| Aim of the exercise |
A precise copy of the data is required, with every picture left out.

| Provided material |
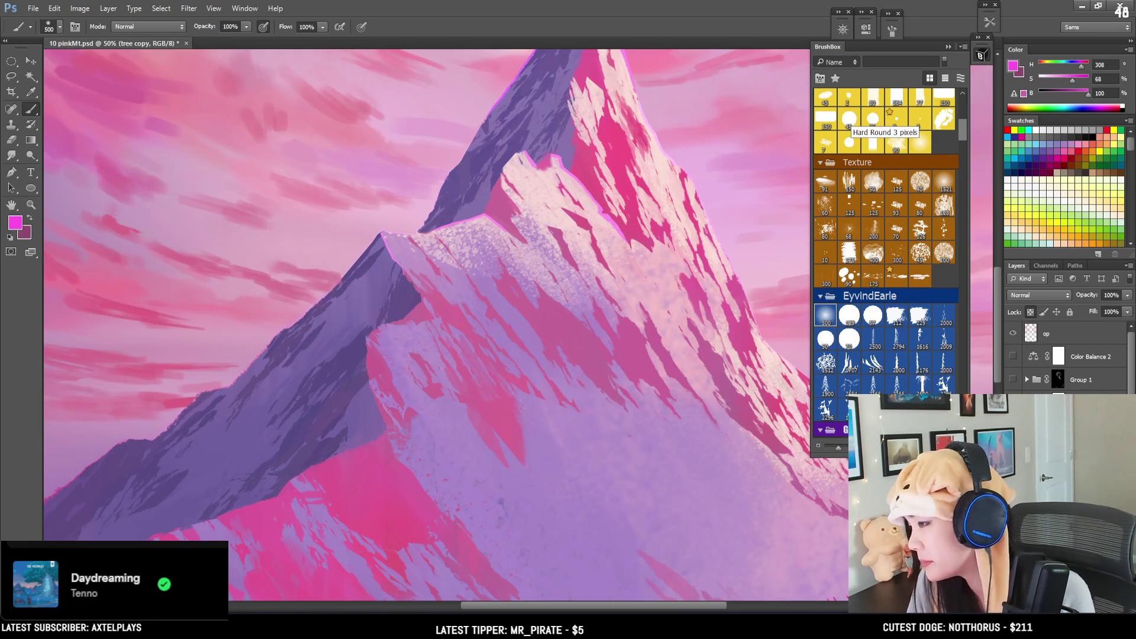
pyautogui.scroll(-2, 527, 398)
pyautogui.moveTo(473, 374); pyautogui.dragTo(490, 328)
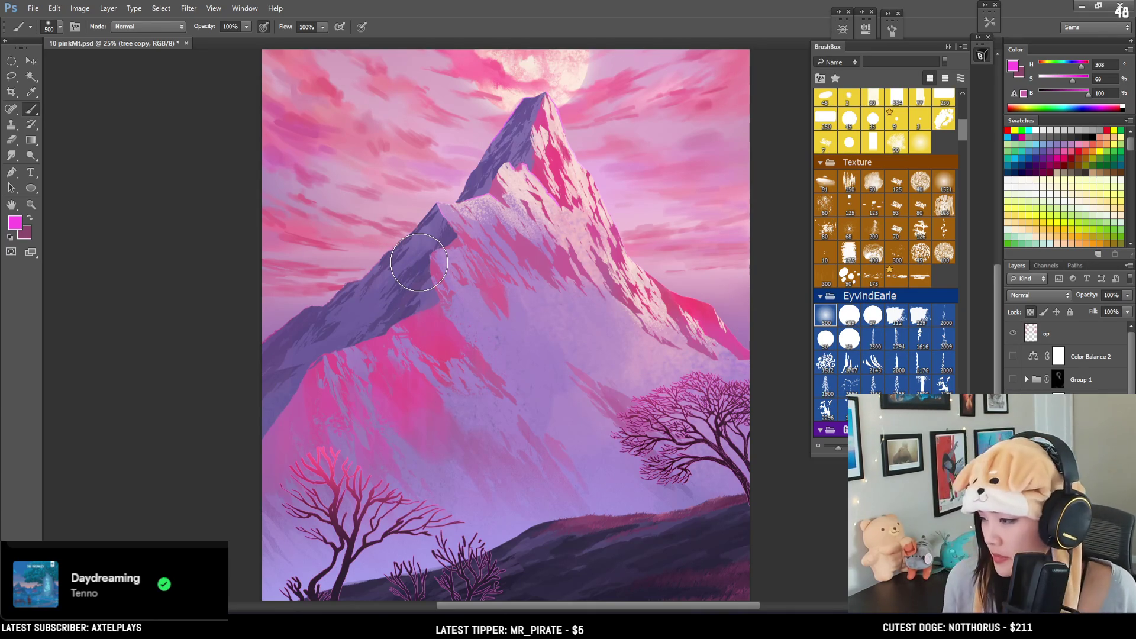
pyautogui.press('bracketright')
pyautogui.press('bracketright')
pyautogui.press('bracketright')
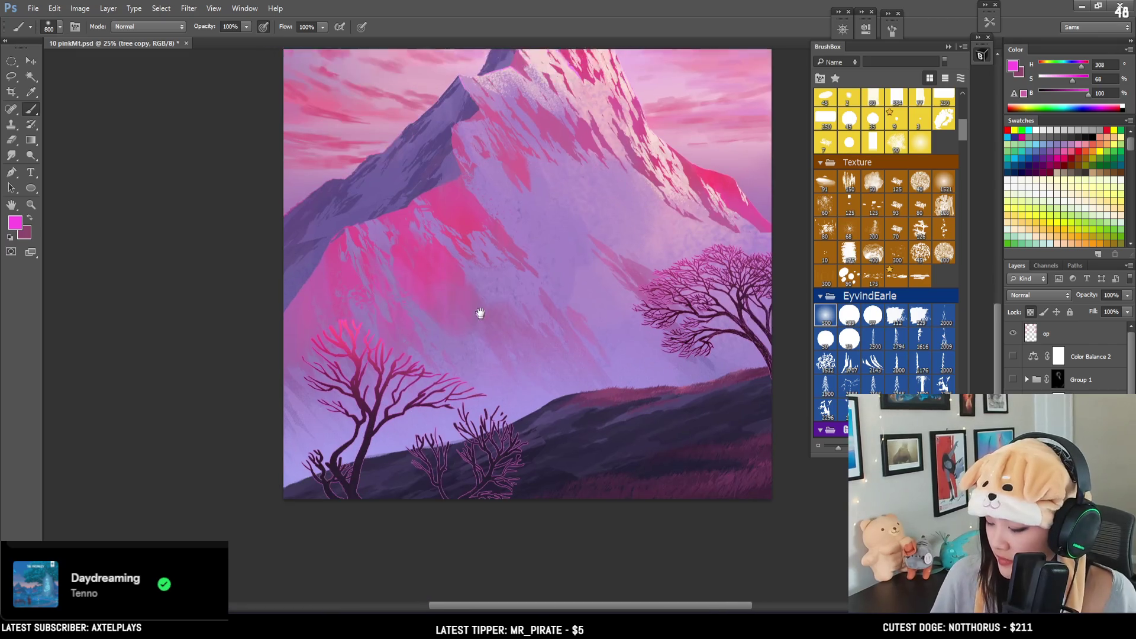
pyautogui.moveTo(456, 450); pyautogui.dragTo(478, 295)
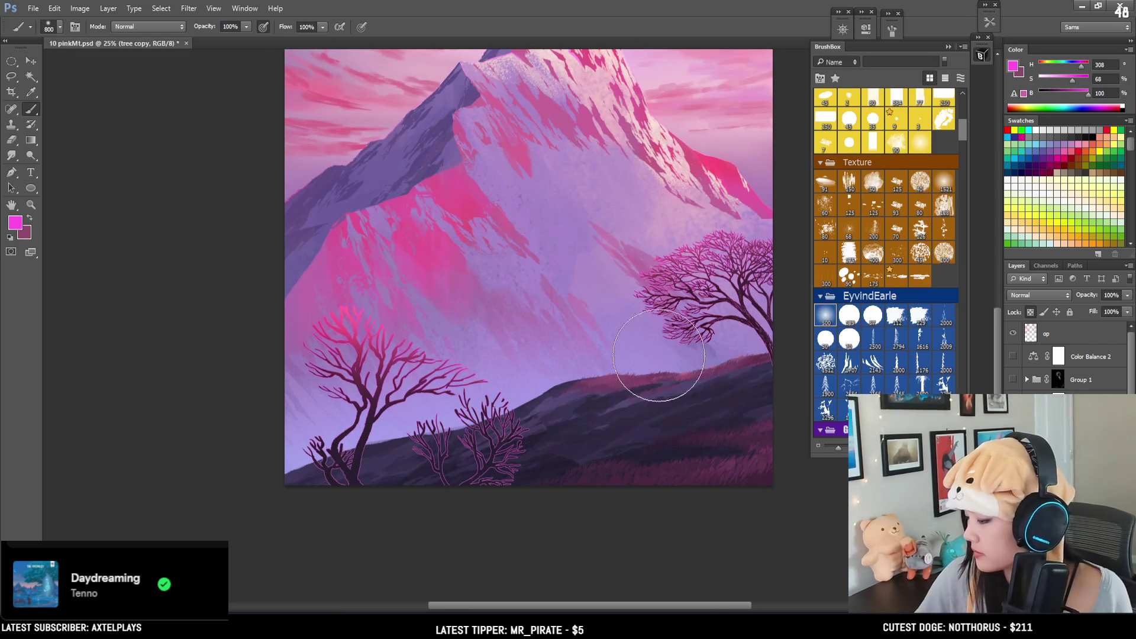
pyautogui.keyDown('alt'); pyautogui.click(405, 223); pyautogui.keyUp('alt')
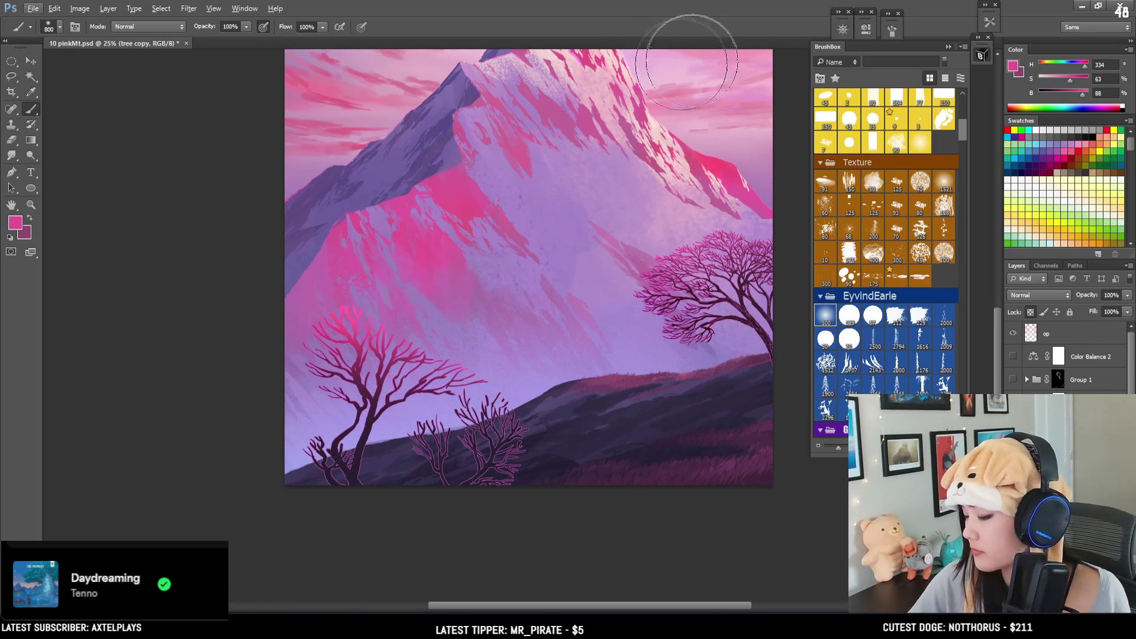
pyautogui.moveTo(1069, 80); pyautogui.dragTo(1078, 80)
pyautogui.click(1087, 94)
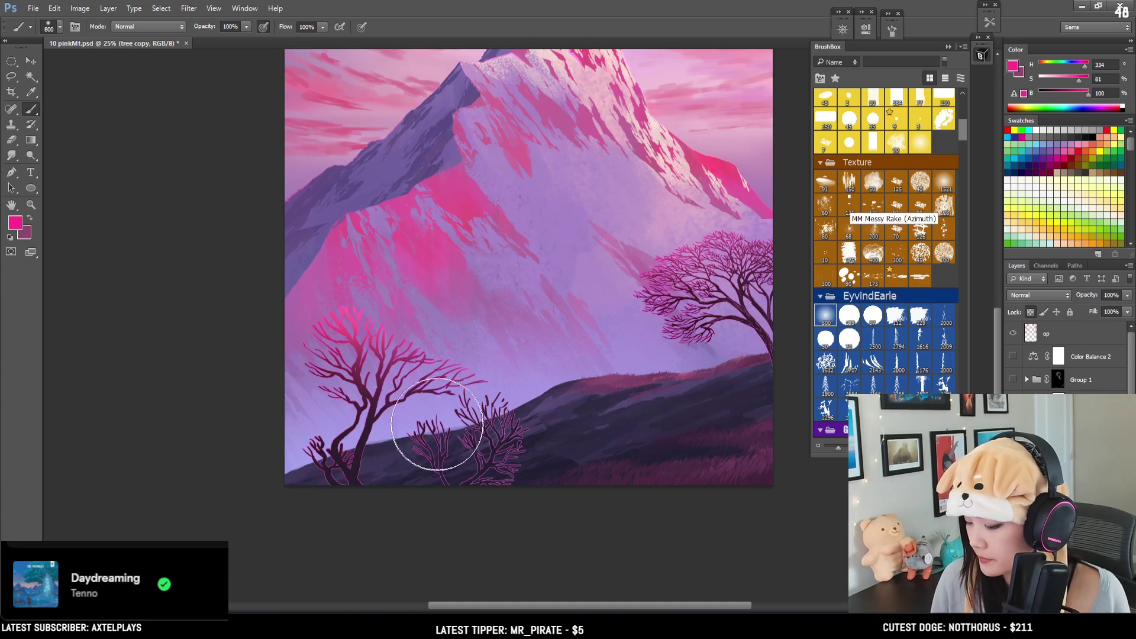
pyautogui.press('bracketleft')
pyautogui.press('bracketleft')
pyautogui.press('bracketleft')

| Response area |
pyautogui.scroll(-2, 527, 398)
pyautogui.moveTo(473, 374); pyautogui.dragTo(490, 328)
pyautogui.press('bracketright')
pyautogui.press('bracketright')
pyautogui.press('bracketright')
pyautogui.moveTo(456, 450); pyautogui.dragTo(478, 295)
pyautogui.keyDown('alt'); pyautogui.click(405, 223); pyautogui.keyUp('alt')
pyautogui.moveTo(1069, 80); pyautogui.dragTo(1078, 80)
pyautogui.click(1087, 94)
pyautogui.press('bracketleft')
pyautogui.press('bracketleft')
pyautogui.press('bracketleft')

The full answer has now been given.